LE TRAITEMENT : Ma cosmétique du double
Si le déni ressort comme une pierre d’achoppement du texte d’Amélie NOTHOMB, la fascination de la mort (cimetière, tombes, meurtre, besoin d’être châtié et/ou délivré de la culpabilité par la mort) est omniprésente dans Cosmétique de l’ennemi.
Mais la mort peut aussi être entendue comme passage, passage initiatique d’un état de conscience vers un autre état de conscience. C’est cette mort symbolique que j’ai retenu pour le traitement de la scénographie.

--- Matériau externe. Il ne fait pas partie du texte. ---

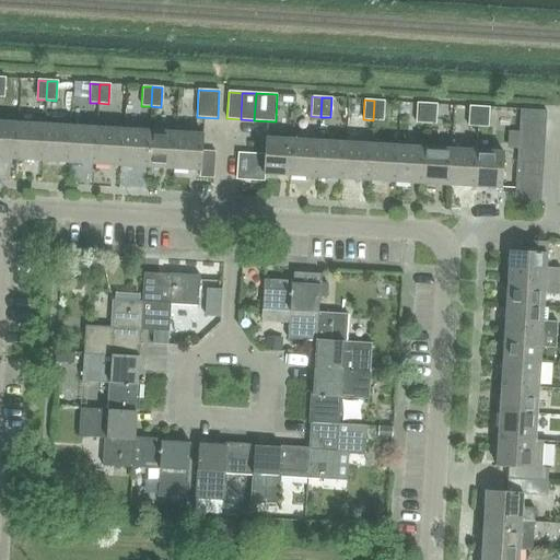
[(374,101),(373,120),(383,120),(384,101),(374,101)]
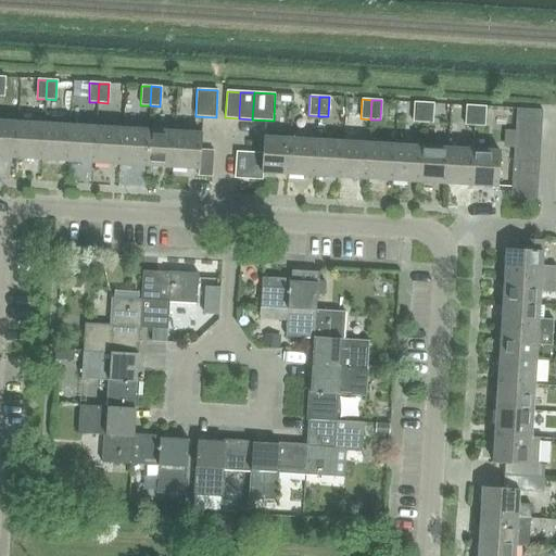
[(413,122),(422,123),(424,103),(414,102),(413,122)]
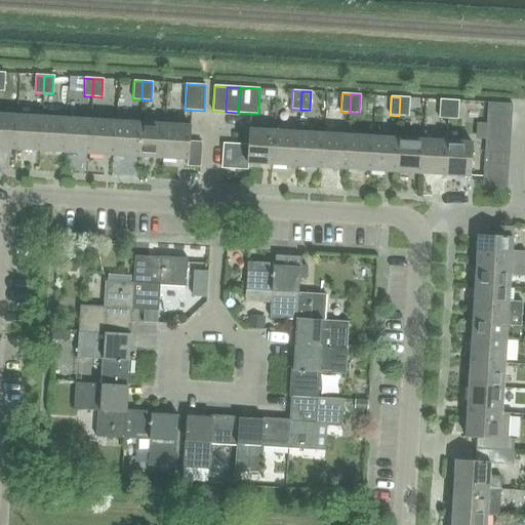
[(400,97),(399,116),(408,116),(409,97),(400,97)]
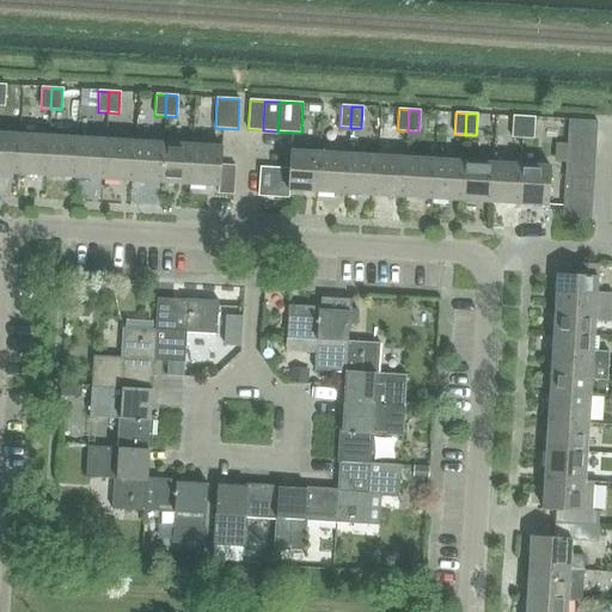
[(512,138),(522,139),(524,117),(513,116),(512,138)]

En effet, le décor est constitué d’un pont d’acier (passage d’une rive à l’autre, de la vie à la mort) ainsi que de quatre autres éléments, réductions à diverses échelles du pont principal.
Dans le « passage d’une rive à l’autre » j’y ai aussi reconnu celle de l’Occident et celle de l’Orient, cette dernière culture chère à l’auteur puisqu’elle est née au Japon. Ayant souhaité que le personnage féminin évoqué dans l’œuvre soit présent tout le temps de la rencontre des deux protagonistes, comme matérialisation rationnelle de qui est à l’origine de l’intrigue, j’ai choisi de la faire évoluer en empruntant les voies du Butô, cette danse japonaise tout en intériorité et elle aussi marquée par l’opposition extrême lenteur/frénésie. J’ai eu l’occasion, en travaillant sur cet art, de tomber sur les phrases suivantes d’une artiste de Butô faisant référence dans le monde et qui m’ont littéralement confondu tant ses propos incarnaient ma démarche :
La danse Butô est située au nœud de la lumière et de l’obscurité, de la vie et de la mort, de la réalité et du surréel ; c’est une technique sacrée qui assimile les antagonismes.
« Mon solo, UTT, est un voyage, l’itinéraire d’une femme japonaise de la vie à la mort, ou peut-être de la mort à la naissance. […] (à propos du titre) Pour moi, c’est simplement un cri, une onomatopée, comme si on recevait un coup brutal dans le ventre : Utt ! »
« Je trouve à ce moment-là deux « moi » coexistant, l’un qui ne se contrôle plus dans un état de transe et l’autre qui le regarde clairement. »
CARLOTTA IKEDA, Danse Butô et au-delà, Editions FAVRE

Le même personnage en croisement (crucifixion) permanent avec lui-même, en conflit permanent avec lui-même, dans son attitude physique, son déplacement, son apparence vestimentaire, comme un grand X, un être condamné à l’ « ixage », donc au refus de lui même, par lui-même, voué à la disparition prématurée. Opposition de deux contraires faisant un, les protagonistes évoluent dans un espace où l’éclairage est essentiel, deux zones.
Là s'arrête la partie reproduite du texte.